• [Provided material]:
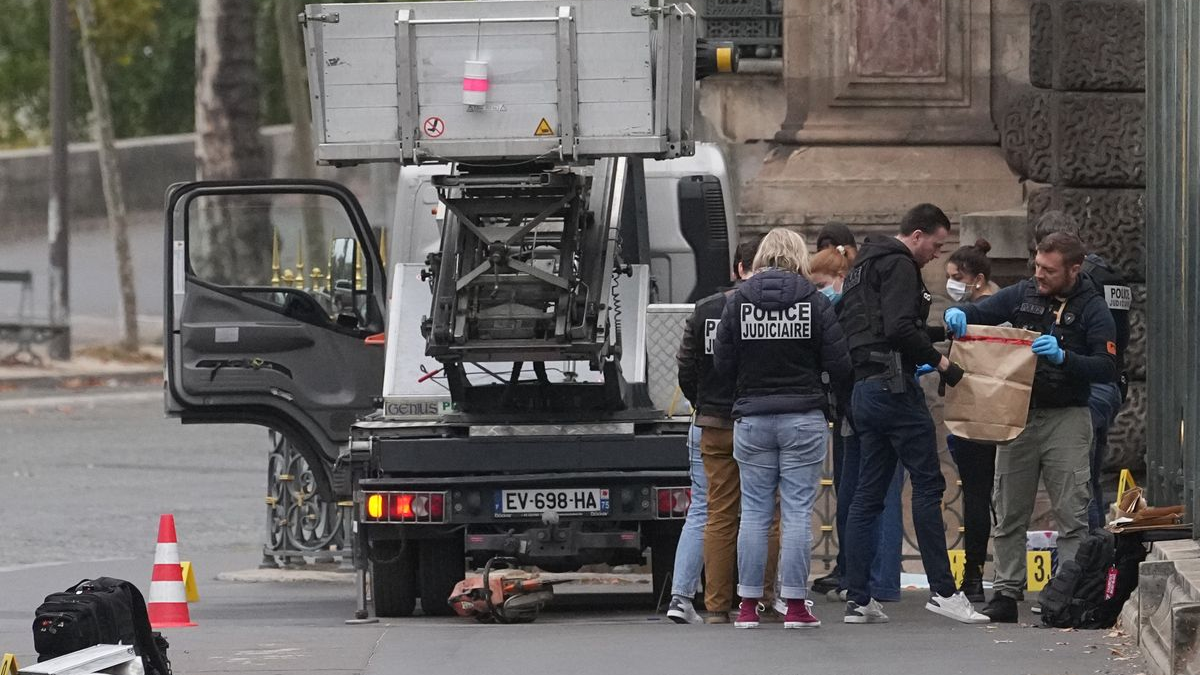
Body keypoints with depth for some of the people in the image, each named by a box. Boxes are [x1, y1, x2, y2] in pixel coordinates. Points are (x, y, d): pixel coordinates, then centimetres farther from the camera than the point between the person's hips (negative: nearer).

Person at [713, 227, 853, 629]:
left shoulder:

• [Your goal]:
Please give the data above again in exact form and omit every picture.

• [Result of the task]:
Body keypoints with depth for some of the people in the image, each named by a box. Boxes are [x1, y1, x2, y2] in pixel coordinates. Points are (x, y, d): pixel coordinates, then centimetres farther from the camera than the point between the person's hips (negative: nearer).

Person at [713, 227, 853, 629]:
left shoulder:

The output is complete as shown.